Classic Silver vs The Ego Has Landed
Where Classic Silver belongs to Behr's range, The Ego Has Landed is a Cloverdale Paint color. Hue-wise, Classic Silver belongs to the grey family and The Ego Has Landed to the pink-red family. Classic Silver (LRV 48) reflects noticeably more light than The Ego Has Landed (LRV 14), a difference of 34 points that becomes especially apparent in rooms with limited natural light. With a ΔE of 48.2, the contrast is hard to miss. These aren't variations on a theme — they're two different answers to the same question. Below you'll find 5 real-room photo comparisons where both colors appear side by side, plus 5 simulated room previews.
Classic Silver vs The Ego Has Landed in Real Spaces
5 real rooms side by side. Seeing Classic Silver and The Ego Has Landed in actual rooms makes the difference concrete; browse the spaces below to get a feel for how each color lives on a wall.
Living Room
In a living room, color works across both daylight and evening light — the same wall can read very differently at noon and at 8pm. The LRV gap is large enough that Classic Silver will make the room feel meaningfully brighter than The Ego Has Landed would.
Bedroom
The context that matters most in a bedroom is how a color reads under a bedside lamp at night, not under noon daylight. Classic Silver reflects noticeably more light off the walls, making the space read more open than The Ego Has Landed.
Kitchen
In a kitchen, colors are seen under bright task lighting that amplifies undertones — what reads neutral elsewhere can show its hand here. Classic Silver reflects noticeably more light off the walls, making the space read more open than The Ego Has Landed.
Dining Room
A dining room lit by a dimmed pendant or candles is one of the most forgiving environments for paint — warm light softens almost everything. Classic Silver returns significantly more light to the room — in a smaller or darker space, that difference in perceived brightness is hard to miss.
Bathroom
Bathrooms are one of the few spaces where you're genuinely enclosed by the paint color, which makes the choice between these two more consequential. Classic Silver reflects noticeably more light off the walls, making the space read more open than The Ego Has Landed.
Color Details
Classic Silver vs The Ego Has Landed Simulated Comparison
5 simulated room previews — drag the slider on each to see Classic Silver on one side and The Ego Has Landed on the other.

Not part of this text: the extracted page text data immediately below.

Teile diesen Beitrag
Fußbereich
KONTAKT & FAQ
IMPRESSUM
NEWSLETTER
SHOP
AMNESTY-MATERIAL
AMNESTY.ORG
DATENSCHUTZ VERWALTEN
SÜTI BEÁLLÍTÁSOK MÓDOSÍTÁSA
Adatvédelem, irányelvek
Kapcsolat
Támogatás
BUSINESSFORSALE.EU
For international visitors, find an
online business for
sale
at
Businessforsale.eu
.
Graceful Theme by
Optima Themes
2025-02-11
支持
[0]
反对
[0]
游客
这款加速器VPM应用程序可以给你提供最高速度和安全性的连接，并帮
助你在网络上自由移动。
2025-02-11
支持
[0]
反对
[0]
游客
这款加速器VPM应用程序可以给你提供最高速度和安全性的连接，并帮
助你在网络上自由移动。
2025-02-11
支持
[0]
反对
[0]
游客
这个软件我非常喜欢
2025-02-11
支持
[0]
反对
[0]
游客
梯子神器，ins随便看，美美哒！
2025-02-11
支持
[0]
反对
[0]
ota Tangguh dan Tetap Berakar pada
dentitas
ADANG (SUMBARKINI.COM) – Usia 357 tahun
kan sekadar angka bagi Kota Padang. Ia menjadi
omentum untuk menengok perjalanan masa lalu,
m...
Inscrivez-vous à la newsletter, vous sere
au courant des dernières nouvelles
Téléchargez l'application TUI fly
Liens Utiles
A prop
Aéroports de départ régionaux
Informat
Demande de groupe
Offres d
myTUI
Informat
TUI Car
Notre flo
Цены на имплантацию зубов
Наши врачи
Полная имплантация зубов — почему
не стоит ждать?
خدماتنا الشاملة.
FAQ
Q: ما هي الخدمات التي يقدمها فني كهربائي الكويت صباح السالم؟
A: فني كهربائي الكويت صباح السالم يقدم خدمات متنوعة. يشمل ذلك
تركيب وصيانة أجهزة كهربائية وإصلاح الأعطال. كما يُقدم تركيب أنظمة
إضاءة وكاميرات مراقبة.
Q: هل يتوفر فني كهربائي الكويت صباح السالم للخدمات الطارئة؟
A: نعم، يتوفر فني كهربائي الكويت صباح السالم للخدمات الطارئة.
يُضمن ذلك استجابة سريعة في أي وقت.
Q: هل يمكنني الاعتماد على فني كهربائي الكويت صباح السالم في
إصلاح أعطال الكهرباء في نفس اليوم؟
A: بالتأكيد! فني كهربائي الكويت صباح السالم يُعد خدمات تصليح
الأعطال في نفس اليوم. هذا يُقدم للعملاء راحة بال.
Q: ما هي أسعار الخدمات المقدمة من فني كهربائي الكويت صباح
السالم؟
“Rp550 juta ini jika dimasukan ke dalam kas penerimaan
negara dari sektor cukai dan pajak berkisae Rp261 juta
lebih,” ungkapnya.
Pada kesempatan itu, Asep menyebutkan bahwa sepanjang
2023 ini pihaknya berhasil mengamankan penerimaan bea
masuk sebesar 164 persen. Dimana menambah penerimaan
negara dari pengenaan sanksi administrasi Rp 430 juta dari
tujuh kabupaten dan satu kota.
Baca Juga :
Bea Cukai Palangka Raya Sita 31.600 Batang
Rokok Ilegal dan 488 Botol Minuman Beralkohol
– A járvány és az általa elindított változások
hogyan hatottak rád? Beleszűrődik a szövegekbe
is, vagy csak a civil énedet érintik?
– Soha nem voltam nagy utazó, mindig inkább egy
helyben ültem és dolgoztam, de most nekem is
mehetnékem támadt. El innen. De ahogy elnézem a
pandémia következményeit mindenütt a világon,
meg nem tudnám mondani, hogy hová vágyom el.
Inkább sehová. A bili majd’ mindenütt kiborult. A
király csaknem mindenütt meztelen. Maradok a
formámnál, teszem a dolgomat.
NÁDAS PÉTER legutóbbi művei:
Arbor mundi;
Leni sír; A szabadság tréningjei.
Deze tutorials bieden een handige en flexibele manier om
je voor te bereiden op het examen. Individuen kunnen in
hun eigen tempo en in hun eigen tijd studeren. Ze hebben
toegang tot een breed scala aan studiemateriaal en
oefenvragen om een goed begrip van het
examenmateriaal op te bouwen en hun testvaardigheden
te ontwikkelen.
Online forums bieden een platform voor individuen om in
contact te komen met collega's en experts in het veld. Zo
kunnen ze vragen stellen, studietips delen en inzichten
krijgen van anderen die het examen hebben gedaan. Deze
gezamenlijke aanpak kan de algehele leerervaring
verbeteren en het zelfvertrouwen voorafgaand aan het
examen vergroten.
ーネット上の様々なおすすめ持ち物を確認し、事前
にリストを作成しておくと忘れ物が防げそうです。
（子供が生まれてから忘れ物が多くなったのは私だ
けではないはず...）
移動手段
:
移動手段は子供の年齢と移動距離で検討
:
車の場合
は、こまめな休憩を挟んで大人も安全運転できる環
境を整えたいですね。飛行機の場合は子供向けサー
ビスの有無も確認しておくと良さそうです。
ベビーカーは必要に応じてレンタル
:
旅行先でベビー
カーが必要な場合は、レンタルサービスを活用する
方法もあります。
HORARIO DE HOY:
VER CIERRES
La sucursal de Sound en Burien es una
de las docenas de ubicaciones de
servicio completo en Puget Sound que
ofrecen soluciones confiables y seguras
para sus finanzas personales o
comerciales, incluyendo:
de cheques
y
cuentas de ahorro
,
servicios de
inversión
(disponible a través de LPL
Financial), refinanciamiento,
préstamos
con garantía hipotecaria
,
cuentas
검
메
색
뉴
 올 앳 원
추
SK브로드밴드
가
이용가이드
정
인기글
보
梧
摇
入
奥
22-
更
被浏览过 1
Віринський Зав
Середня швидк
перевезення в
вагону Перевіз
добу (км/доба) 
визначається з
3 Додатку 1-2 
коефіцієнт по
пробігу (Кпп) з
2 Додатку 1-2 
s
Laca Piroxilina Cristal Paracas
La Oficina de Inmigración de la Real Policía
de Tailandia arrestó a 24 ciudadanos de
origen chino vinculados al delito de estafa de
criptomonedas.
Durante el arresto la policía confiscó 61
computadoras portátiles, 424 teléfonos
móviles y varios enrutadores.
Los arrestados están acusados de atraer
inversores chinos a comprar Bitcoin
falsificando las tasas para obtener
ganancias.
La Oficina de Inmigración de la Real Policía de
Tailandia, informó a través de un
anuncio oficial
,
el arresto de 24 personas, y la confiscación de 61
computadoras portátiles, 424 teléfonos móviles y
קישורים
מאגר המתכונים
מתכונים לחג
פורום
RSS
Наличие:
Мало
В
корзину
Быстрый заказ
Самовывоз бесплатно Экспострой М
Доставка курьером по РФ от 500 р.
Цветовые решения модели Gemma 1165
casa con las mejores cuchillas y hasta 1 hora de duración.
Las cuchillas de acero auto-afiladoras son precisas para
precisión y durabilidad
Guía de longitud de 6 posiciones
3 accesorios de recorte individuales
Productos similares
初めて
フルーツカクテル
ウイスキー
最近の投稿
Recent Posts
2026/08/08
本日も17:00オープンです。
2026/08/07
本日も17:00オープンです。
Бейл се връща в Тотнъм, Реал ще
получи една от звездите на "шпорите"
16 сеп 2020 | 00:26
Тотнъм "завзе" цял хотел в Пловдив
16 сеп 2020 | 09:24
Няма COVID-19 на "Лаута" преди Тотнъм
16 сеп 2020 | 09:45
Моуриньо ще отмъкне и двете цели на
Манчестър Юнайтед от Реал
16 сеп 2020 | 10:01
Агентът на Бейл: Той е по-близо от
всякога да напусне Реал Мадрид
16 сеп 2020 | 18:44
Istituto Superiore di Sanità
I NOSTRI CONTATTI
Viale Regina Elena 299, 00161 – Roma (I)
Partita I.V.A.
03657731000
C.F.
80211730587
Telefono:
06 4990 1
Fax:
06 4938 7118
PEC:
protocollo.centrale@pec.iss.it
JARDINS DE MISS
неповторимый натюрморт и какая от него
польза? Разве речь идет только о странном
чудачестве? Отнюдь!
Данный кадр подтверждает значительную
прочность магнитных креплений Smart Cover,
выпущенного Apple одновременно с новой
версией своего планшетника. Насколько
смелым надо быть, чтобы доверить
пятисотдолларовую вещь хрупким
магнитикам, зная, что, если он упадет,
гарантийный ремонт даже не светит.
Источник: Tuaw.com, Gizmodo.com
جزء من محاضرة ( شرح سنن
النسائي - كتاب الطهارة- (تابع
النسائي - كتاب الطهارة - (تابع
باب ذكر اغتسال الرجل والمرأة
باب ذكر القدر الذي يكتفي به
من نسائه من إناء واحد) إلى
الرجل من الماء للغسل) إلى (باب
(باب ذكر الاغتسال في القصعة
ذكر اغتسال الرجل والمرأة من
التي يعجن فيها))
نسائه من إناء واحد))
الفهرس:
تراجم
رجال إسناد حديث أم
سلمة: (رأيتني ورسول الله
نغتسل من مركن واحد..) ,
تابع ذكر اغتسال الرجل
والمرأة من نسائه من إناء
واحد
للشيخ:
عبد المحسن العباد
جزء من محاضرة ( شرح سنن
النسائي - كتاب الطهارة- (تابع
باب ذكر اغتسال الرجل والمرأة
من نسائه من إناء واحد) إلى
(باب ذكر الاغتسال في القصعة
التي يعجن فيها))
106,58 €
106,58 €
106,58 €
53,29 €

Digital color is approximate. These simulations are generated from the manufacturer's hex values and overlaid on grayscale room photos — your screen's calibration, brightness, and viewing angle all affect how they render. Before committing to either color, test physical samples in your own space under the light you actually live with.
More Classic Silver comparisons
See how Classic Silver stacks up against other well-photographed colors across different brands and tones.